### THE EXERCISE
Continue the article on Da'at in Kabbalah, starting right after its final sentence.

= Da'at =

Location where all ten sefirot in the Tree of Life are united as one

In the branch of Jewish mysticism known as Kabbalah, Daʻat or Da'ath (דַּעַת, in pausa: דָּעַת Dāʿaṯ, lit. 'knowledge') is the location (the mystical state) where all ten sefirot in the Tree of Life are united as one.

In Daʻat, all sefirot exist in their perfected state of infinite sharing. The three sefirot of the left column that would receive and conceal the Divine light, instead share and reveal it. Since all sefirot radiate infinitely self-giving Divine Light, it is no longer possible to distinguish one sefira from another; thus they are one.

Daʻat is not always depicted in representations of the sefirot; and could be abstractly considered an "empty slot" into which the germ of any other sefirot can be placed. Properly, the Divine Light is always shining, but not all humans can see it.

The revelation or the concealment of the Divine Light shining through Daʻat does not happen only in Daʻat itself. It can appear by a human perspective also within the worldly affairs (Malkuth). The perception of the Divine Light shining can clearly occur also in Malkuth, all the times that humans become self-giving (Altruism). However, humans who remain selfish (Selfishness) cannot see it, and for them its benefits seem "hidden".

==As a representative sefirah==
Properly, Daʻat is not a sefirah, but rather is all ten sefirot united as one. Nevertheless, Daʻat is sometimes counted as a sefirah instead of Keter, from the perspective of finite creation, using Daʻat to represent the "reflection of" (the "inner dimension" of) the infinity of Keter. Thus Daʻat appears in the configuration of the sefirot along the middle axis, directly beneath Keter. It corresponds to the image of God. Alternate countings of the sefirot produce 10 powers ("10 and not 9, 10 and not 11" - Sefer Yetzirah) by either including Keter or Daʻat. In the scheme of Moses ben Jacob Cordovero, Daʻat is omitted, while in the scheme of Isaac Luria, Keter (Will) is omitted. Cordovero describes the sefirot as one light in ten vessels. Luria follows this, but lists sefirot beginning with Chokmah (Wisdom) to describe their outer dimensions.

==As spiritual state==
The kochos hanefesh "spiritual state" corresponding to the sefirah of Daʻat is yichud ("unification").

==As aspect of intellect==
According to the Tanya, Daʻat is the third and hidden more special unconscious power of intellect. But in this context, it is actually the divine aspect of Daʻat to the partzuf of Zeir Anpin (connection directly to the upper Daʻat of Adam Kadmon).

### DATA ENTRIES
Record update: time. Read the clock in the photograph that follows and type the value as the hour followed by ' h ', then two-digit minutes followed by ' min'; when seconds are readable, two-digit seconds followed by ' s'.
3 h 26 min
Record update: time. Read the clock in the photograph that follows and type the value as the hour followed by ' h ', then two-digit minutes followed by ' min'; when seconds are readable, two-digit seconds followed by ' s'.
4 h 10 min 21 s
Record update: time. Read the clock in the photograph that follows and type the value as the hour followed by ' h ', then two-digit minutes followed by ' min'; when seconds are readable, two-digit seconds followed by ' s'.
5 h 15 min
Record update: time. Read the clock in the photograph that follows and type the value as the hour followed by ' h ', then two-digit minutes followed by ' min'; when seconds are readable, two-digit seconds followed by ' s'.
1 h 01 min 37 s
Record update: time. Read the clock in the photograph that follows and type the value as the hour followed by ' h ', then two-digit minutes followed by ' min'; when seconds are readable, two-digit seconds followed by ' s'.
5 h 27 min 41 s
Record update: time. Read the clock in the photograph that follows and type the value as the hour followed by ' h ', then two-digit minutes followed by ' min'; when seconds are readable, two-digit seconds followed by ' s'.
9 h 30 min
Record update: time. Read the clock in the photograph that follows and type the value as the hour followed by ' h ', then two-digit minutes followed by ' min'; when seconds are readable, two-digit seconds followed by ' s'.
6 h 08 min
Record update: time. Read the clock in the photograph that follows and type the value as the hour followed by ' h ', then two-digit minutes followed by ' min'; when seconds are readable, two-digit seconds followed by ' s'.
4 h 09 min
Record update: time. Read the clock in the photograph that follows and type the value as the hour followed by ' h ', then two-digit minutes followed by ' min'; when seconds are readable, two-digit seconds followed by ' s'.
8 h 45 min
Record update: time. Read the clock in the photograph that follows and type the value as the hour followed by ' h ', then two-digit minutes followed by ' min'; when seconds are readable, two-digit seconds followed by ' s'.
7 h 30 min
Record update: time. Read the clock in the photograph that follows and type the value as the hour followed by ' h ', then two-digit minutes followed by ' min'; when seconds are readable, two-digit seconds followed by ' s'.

### RESULT OF THIS EXERCISE
Zer Anpin refers to the 'personification' (partzuf) of six sefirot from Chesed to Yesod - and as a whole embodies its own ten sefirot and its own Daʻat. Zer Anpin personifies the revelation of the Torah and relates to the second level of the human soul called "spirit" (ruach), that corresponds to mental aspects, including reason and emotion.

Accordingly, Daʻat is associated in the soul with the powers of memory and concentration, powers that rely upon one's "recognition" (hakarah) of, and "sensitivity to" (hergesh), the potential meaningfulness of those ideas generated in consciousness through the powers of Chokmah and Binah "understanding".

==Levels==
Daʻat operates on two levels. The higher level, referred to as Daʻat Elyon ("higher knowledge") or Daʻat hane'elam ("the hidden knowledge"), serves to secure the continuous bond between the two higher powers of intellect -- chokmah and Binah, wisdom and understanding. This is Daʻat within Keter.

The lower level, referred to as Daʻat Tachton ("lower knowledge") or Daʻat hamitpashet ("extending knowledge"), serves to connect the intellect as a whole with the realm of emotion; thereby enhancing one's determination and resolve to act in accordance with the essential truths that one has integrated into consciousness. This is Daʻat as the third power of the intellect.

===Lower level===
Of this level of Daʻat it is said (Book of Proverbs 24:4): "And by knowledge shall the chambers be filled with all precious and pleasant riches." "The rooms" are the chambers of the heart, the emotions of the soul (as alluded to by the word cheder, "room," which is an acronym for chesed din rachamim, the three primary emotions of the soul). The inner consciousness of Daʻat fills these rooms and enlivens them as does the soul to the body.

In the Zohar, this level of Daʻat is referred to as "the key that includes six." The "key" of Daʻat opens all six chambers (attributes) of the heart and fills them with life-force. Each of these six chambers, when filled with Daʻat, is referred to as a particular dei'ah ("attitude," from the root of Daʻat) of the soul.

Daʻat corresponds with the interstitium in the human body. In the brain, Daʻat is represented by the claustrum. Though their form is seemingly separate and dissimilar, their function is fairly similar.

Daas/Daat Elyon ("Higher Knowledge") and Daas/Daat Tachton ("Lower Knowledge") are two alternative levels of perception of reality in Hasidic thought. Their terms derive from the Kabbalistic sephirot: Keter (above conscious Will) and Da'at (conscious Knowledge), considered two levels of the same unifying principle; the first encompassing, the second internalised within the person. In Kabbalah either Keter or Da'at are listed in the 10 sephirot, but not both. While the significance of this duality is limited in Kabbalah to its discussion of the Heavenly realms, the significance, and the terminology of "Higher" and "Lower Knowledge" emerges in the Hasidic internalisation of Kabbalah to describe alternative, paradoxical conscious perceptions of Divine Panentheism in this material World. Upper Knowledge refers to the Divine view "from Above", Lower Knowledge to the Created view "from Below".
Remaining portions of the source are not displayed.